It’s That Time Again!
Saturday night means genealogy fun with Randy Seaver! This week’s challenge on Genea-Musings is the other half of last week’s challenge, where we shared male relatives with great facial hair. This week, it’s the ladies’ turn to show of their in vogue hairstyles.
I have always loved the elegant confidence that this young lady exudes.
Mary A. Vickery
This very fashionable young lady is Mary A. Vickery, daugher of Charles Stiles Vickery and Elizabeth (Lizzie) Tarbox. Lizzie was the sister of my 2X great grandmother, Nellie Tarbox Adams, so Mary was her niece.
I inherited this photo, which was part of the Tarbox family pictures handed down to my care.
The opportunity to visit Boston with her father (I have a matching photo of him taken at the same studio), traveling all the way from Calais, Washington Maine, must have been a very exciting prospect for Mary.
Not only is her hair the very current style for the mid-1880s, her accented high collar and tight fitting dress were also in vogue. I have to wonder if, as part of her trip to Boston, her father allowed her to have her hair professionally done and perhaps bought her a pretty new dress for this formal portrait.
Mary was born in May 1872 in Calais, the eldest of five children born to Charles and Lizzie. However, her family story is quite sad. She married Vernon Margrove Wentworth on New Year’s Day 1895 in Calais.
Mary died on 10 February 1909 and was buried at Calais Cemetery. Vernon, born 5 March 1870, also died very young, passing away on 3 November 1922.
Daughter Nola and son Lester were the only family members left. Their loss must have been heartbreaking, as both left Calais. There are no descendants of this family today.

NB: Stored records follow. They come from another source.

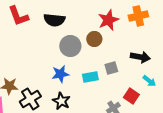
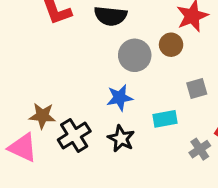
cyan rectangle: (90, 77) -> (165, 119), moved

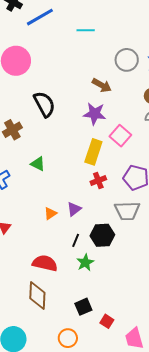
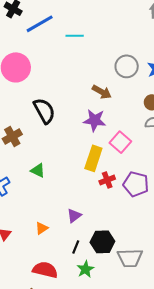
cyan line: (86, 30) -> (75, 36), moved
red cross: (98, 181) -> (107, 180), moved
gray trapezoid: (127, 211) -> (130, 258), moved
orange triangle: (50, 213) -> (42, 228), moved

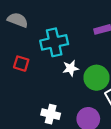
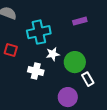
white cross: (51, 114) -> (36, 71), moved

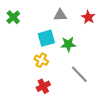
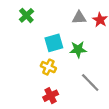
gray triangle: (60, 15) -> (79, 18), moved
green cross: (13, 17) -> (26, 15), moved

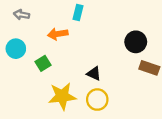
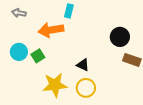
orange arrow: (58, 34) -> (51, 30), size x1.4
cyan circle: (16, 49) -> (19, 52), moved

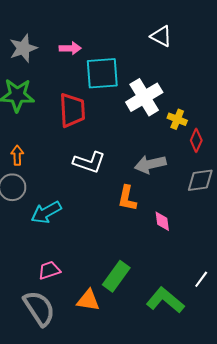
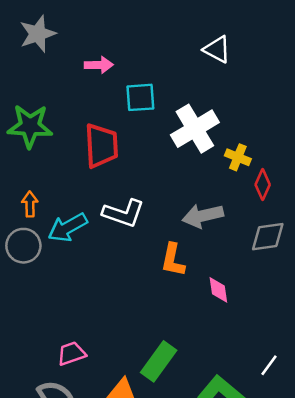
gray star: (23, 48) -> (38, 34), moved
cyan square: (102, 73) -> (140, 97), size x0.7
cyan arrow: (46, 212) -> (68, 227), moved

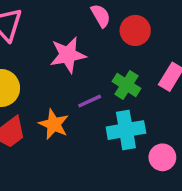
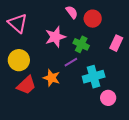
green cross: (126, 85) -> (81, 44), moved
pink circle: (162, 157) -> (108, 98), moved

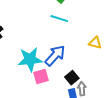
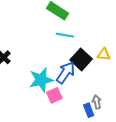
black square: (72, 78) -> (81, 59), moved, size x1.5

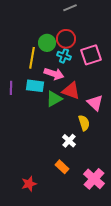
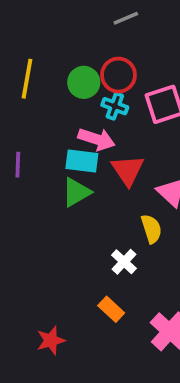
yellow line: (32, 58) -> (27, 79), moved
cyan rectangle: (35, 86) -> (82, 161), moved
red triangle: (71, 91) -> (128, 170), turned 36
green triangle: (54, 99) -> (76, 192), moved

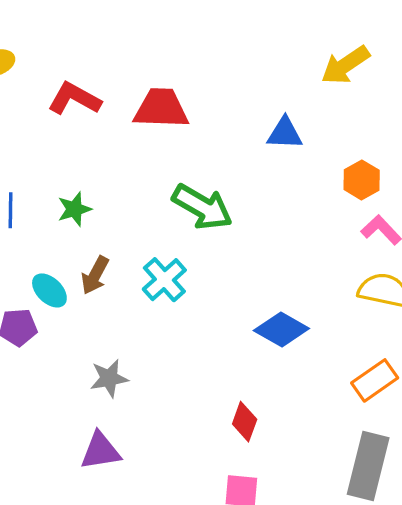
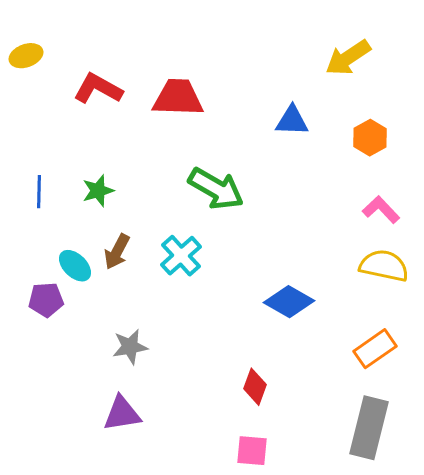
orange hexagon: (362, 180) -> (370, 138), moved

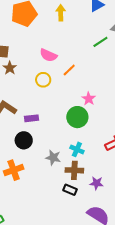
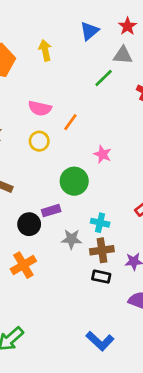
green circle: (77, 117) -> (74, 181), moved
purple rectangle: (32, 118) -> (51, 211), moved

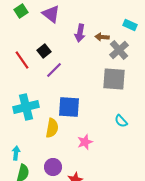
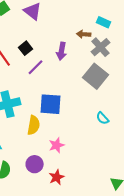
cyan rectangle: (130, 25) -> (104, 22), moved
purple arrow: (80, 33) -> (62, 51), moved
gray square: (114, 79) -> (96, 76), turned 35
pink star: (85, 142) -> (57, 145), moved

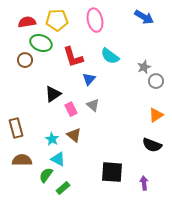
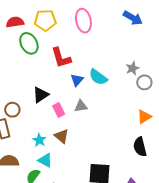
green ellipse: (41, 43) -> (29, 43), turned 40
cyan semicircle: (110, 56) -> (98, 77), moved
brown circle: (25, 60) -> (12, 110), moved
gray triangle: (93, 105) -> (81, 106), turned -48
black semicircle: (152, 145) -> (140, 147), turned 54

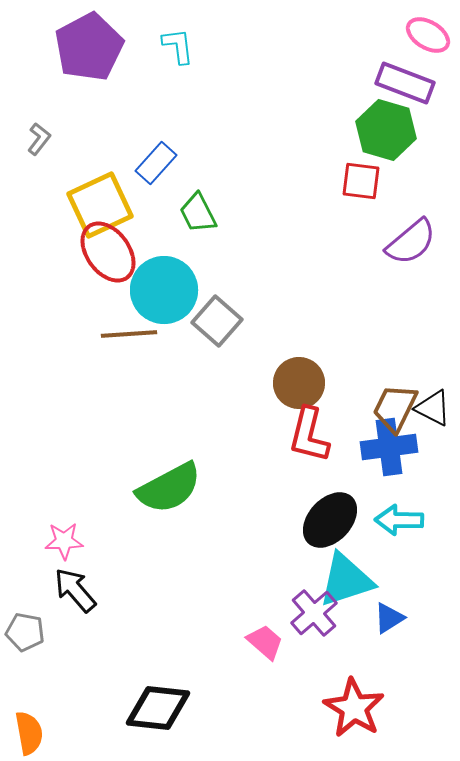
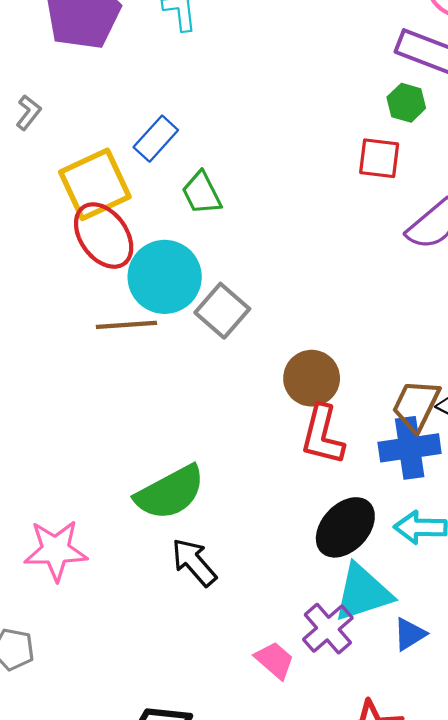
green hexagon: (386, 130) -> (406, 103), size x0.6
pink star: (64, 541) -> (56, 550), size x1.5
black arrow: (75, 590) -> (194, 562), moved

Vernon and Mary had three children of their own:
1. Nola, born 4 July 1905, Calais, Washington, Maine; died November 1978, Wilton, Hillsboro, New Hampshire. Nola became an accomplished teacher, but never married and has no descendants.
2. Lloyd Vernon, born 24 August 1896, Calais, Washington, Maine; died 1917 and is buried in Calais. He never married and has no descendants. I have not been able to find his cause of death.
3. Lester R., born 30 October 1901, Calais, Washington, Maine; married Eva Ludgate MacLay, 26 January 1926, St. Stephen, New Brunswick, Canada. Lester and Eva were living in Croton-on-Hudson, Cortlandt, Westchester, New York in 1940 and he was working as a chemist at a paper company. Lester and Eva reportedly had no children.
An aside to this photo is that it was taken by a female photographer, Miss Addie M. Gendron, known to have worked in Watertown, New York in the 1870s and in Boston, Massachusetts in the 1880s and 1890s.
NOTE: Addie M. Gendron was single, born about 1846, possibly in Sorel, Quebec, Canada, where she was living in 1861 with her father Joseph Gendron, her mother Nathalie Ayott and her brother, George. She died on 9 March 1904 of heart failure in Stoneham, Middlesex, Massachusetts and was buried there in Lindenwood Cemetery. Her death certificate gives her age as 49, but I wonder if she wasn’t quite upfront about her age or the informant guessed.
Thanks, Randy, for another fun SNGF.